* WHAT IS REQUIRED:
Convert the lines from the first one through the line containing "Прическу сделала и вышла на крыльцо.", inclusive, into a Markdown table with the columns Row and Line, omitting blank lines.

* DATA TO PROCESS:
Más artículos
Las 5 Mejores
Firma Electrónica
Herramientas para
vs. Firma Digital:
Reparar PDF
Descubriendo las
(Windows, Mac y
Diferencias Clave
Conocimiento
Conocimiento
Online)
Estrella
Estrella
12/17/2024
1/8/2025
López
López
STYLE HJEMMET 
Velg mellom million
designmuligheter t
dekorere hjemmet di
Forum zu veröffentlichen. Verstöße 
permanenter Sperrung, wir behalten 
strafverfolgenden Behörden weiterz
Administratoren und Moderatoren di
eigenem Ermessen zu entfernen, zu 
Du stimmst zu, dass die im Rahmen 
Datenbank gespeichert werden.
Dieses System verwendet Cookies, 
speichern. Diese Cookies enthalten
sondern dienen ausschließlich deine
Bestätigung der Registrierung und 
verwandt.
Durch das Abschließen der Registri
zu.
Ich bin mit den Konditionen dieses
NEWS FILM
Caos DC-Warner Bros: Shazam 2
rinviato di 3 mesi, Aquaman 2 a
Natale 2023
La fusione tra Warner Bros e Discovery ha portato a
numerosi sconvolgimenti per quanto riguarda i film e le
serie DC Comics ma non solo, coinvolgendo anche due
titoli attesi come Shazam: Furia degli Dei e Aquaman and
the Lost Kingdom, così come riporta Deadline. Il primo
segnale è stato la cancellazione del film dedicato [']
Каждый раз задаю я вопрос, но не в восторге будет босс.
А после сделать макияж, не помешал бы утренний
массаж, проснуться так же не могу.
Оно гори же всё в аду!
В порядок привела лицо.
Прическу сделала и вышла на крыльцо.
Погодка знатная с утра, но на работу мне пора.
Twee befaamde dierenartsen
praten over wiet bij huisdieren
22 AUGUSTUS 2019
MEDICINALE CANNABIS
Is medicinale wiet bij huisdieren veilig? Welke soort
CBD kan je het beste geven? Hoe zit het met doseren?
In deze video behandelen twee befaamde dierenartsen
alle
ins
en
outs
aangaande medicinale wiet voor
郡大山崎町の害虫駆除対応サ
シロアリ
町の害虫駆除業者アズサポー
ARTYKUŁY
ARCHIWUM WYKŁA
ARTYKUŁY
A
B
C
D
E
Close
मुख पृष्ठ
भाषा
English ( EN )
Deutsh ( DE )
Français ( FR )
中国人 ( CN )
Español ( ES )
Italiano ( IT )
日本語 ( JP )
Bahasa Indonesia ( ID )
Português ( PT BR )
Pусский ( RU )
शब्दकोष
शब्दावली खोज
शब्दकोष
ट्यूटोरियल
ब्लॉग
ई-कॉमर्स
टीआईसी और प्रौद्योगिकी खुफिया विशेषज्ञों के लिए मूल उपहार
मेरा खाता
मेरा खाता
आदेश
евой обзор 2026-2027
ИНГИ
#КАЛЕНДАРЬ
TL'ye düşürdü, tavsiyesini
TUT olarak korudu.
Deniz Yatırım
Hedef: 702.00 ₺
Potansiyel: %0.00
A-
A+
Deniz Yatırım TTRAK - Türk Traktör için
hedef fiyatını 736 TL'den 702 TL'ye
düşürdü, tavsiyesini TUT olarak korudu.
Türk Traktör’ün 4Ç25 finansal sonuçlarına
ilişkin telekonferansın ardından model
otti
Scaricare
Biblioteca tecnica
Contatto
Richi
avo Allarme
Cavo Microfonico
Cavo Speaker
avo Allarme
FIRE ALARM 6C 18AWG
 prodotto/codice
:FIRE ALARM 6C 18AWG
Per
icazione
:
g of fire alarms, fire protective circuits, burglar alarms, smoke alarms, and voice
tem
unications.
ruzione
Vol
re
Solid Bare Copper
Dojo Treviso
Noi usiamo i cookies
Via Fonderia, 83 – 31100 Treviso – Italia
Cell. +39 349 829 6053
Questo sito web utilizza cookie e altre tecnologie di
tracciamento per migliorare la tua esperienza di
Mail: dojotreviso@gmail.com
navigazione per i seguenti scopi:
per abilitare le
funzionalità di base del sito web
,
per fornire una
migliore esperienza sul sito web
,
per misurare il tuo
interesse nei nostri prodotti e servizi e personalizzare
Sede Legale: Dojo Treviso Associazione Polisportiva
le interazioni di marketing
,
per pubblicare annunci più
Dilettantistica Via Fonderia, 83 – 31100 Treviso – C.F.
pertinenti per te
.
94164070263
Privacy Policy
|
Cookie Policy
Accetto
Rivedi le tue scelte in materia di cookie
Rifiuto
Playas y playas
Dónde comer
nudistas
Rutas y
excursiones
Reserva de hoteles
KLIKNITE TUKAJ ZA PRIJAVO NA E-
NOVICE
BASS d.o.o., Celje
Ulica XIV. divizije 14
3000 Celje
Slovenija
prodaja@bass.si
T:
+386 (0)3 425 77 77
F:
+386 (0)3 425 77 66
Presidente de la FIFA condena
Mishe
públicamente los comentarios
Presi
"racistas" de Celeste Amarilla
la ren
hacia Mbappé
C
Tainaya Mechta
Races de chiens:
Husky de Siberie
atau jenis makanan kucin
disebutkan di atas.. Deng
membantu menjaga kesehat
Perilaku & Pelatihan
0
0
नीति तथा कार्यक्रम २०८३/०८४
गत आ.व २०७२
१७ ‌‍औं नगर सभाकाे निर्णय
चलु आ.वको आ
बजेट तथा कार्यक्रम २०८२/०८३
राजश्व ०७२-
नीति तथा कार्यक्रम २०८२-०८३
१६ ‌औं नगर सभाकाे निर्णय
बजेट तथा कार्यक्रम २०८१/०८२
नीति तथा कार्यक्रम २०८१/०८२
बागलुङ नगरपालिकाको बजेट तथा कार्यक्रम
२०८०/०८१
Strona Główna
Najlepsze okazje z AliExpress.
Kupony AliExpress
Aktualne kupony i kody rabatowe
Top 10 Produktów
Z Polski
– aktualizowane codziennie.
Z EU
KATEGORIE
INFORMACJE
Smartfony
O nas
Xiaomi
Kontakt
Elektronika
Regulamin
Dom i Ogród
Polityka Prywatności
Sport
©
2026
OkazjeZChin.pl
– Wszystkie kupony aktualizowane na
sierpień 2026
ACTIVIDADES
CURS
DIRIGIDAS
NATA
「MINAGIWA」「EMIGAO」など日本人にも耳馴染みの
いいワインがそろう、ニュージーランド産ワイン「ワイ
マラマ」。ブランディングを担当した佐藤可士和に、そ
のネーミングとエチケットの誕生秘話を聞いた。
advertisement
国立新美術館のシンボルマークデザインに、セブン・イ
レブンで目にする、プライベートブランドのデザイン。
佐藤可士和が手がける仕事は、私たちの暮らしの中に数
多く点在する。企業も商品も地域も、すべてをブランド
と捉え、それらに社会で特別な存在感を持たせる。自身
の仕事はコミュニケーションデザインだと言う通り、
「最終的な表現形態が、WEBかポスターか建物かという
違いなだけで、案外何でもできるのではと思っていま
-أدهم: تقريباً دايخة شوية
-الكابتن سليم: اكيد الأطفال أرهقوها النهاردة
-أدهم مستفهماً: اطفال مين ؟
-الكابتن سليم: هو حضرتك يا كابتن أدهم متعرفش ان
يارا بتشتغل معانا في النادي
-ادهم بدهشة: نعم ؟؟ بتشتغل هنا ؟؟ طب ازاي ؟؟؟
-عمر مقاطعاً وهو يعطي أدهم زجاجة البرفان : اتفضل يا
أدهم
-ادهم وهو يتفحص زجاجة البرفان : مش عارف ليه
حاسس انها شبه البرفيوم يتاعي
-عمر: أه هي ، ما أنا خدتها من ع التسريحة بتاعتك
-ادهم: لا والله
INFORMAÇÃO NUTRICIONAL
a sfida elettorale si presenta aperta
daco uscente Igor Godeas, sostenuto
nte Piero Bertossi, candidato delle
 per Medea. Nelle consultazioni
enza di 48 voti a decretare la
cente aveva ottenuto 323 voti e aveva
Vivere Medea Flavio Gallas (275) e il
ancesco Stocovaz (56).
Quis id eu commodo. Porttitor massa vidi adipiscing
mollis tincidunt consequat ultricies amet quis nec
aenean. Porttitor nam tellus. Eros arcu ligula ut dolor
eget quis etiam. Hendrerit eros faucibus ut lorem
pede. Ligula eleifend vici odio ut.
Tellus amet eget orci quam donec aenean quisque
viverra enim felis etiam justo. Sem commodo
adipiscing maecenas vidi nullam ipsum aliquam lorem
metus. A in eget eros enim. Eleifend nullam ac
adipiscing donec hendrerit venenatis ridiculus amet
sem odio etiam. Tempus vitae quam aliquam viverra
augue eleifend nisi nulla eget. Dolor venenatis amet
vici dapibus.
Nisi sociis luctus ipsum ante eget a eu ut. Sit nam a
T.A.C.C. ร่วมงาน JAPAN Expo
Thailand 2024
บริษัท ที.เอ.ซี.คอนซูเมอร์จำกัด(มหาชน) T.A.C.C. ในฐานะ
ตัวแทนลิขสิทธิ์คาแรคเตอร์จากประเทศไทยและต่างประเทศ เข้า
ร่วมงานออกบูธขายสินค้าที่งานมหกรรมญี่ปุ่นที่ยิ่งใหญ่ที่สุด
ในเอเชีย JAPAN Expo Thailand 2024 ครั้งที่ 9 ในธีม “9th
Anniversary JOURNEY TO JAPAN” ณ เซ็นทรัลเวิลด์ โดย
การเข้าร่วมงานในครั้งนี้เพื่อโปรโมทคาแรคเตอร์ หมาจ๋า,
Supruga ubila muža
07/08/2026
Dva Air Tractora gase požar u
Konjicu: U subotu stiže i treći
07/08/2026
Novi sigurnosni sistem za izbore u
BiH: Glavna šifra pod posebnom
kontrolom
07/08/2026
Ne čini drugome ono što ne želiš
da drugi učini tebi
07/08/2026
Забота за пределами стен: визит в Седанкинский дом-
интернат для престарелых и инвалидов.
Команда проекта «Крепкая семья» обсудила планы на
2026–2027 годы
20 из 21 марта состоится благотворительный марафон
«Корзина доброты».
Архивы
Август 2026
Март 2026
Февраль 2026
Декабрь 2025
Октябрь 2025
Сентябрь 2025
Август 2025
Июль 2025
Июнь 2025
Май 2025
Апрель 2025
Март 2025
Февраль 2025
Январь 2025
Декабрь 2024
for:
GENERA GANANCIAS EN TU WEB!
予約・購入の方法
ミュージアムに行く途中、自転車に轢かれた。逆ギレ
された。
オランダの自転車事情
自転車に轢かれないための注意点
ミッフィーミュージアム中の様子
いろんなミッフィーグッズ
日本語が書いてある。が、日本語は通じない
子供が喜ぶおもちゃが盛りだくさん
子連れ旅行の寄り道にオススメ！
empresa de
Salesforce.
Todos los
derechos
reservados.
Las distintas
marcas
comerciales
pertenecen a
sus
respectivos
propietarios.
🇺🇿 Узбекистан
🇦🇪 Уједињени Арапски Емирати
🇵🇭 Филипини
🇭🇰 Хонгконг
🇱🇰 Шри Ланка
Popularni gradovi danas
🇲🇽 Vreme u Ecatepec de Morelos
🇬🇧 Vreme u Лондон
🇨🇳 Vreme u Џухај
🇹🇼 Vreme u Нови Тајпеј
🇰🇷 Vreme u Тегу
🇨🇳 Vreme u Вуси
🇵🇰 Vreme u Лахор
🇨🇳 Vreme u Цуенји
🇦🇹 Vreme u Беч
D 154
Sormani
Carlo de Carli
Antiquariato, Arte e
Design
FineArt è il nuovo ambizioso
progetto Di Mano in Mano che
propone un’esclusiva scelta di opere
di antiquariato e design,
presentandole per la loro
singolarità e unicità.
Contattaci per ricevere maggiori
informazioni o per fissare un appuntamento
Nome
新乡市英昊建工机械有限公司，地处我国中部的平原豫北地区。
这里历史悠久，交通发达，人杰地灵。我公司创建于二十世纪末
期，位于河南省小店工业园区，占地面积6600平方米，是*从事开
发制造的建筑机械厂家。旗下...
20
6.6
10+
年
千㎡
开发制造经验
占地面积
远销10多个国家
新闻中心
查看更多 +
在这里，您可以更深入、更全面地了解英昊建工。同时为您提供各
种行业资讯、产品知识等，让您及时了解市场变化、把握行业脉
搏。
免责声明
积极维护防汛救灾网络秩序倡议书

* SOLVED EXERCISE:
| Row | Line |
|---|---|
| 1 | Más artículos |
| 2 | Las 5 Mejores |
| 3 | Firma Electrónica |
| 4 | Herramientas para |
| 5 | vs. Firma Digital: |
| 6 | Reparar PDF |
| 7 | Descubriendo las |
| 8 | (Windows, Mac y |
| 9 | Diferencias Clave |
| 10 | Conocimiento |
| 11 | Conocimiento |
| 12 | Online) |
| 13 | Estrella |
| 14 | Estrella |
| 15 | 12/17/2024 |
| 16 | 1/8/2025 |
| 17 | López |
| 18 | López |
| 19 | STYLE HJEMMET  |
| 20 | Velg mellom million |
| 21 | designmuligheter t |
| 22 | dekorere hjemmet di |
| 23 | Forum zu veröffentlichen. Verstöße  |
| 24 | permanenter Sperrung, wir behalten  |
| 25 | strafverfolgenden Behörden weiterz |
| 26 | Administratoren und Moderatoren di |
| 27 | eigenem Ermessen zu entfernen, zu  |
| 28 | Du stimmst zu, dass die im Rahmen  |
| 29 | Datenbank gespeichert werden. |
| 30 | Dieses System verwendet Cookies,  |
| 31 | speichern. Diese Cookies enthalten |
| 32 | sondern dienen ausschließlich deine |
| 33 | Bestätigung der Registrierung und  |
| 34 | verwandt. |
| 35 | Durch das Abschließen der Registri |
| 36 | zu. |
| 37 | Ich bin mit den Konditionen dieses |
| 38 | NEWS FILM |
| 39 | Caos DC-Warner Bros: Shazam 2 |
| 40 | rinviato di 3 mesi, Aquaman 2 a |
| 41 | Natale 2023 |
| 42 | La fusione tra Warner Bros e Discovery ha portato a |
| 43 | numerosi sconvolgimenti per quanto riguarda i film e le |
| 44 | serie DC Comics ma non solo, coinvolgendo anche due |
| 45 | titoli attesi come Shazam: Furia degli Dei e Aquaman and |
| 46 | the Lost Kingdom, così come riporta Deadline. Il primo |
| 47 | segnale è stato la cancellazione del film dedicato ['] |
| 48 | Каждый раз задаю я вопрос, но не в восторге будет босс. |
| 49 | А после сделать макияж, не помешал бы утренний |
| 50 | массаж, проснуться так же не могу. |
| 51 | Оно гори же всё в аду! |
| 52 | В порядок привела лицо. |
| 53 | Прическу сделала и вышла на крыльцо. |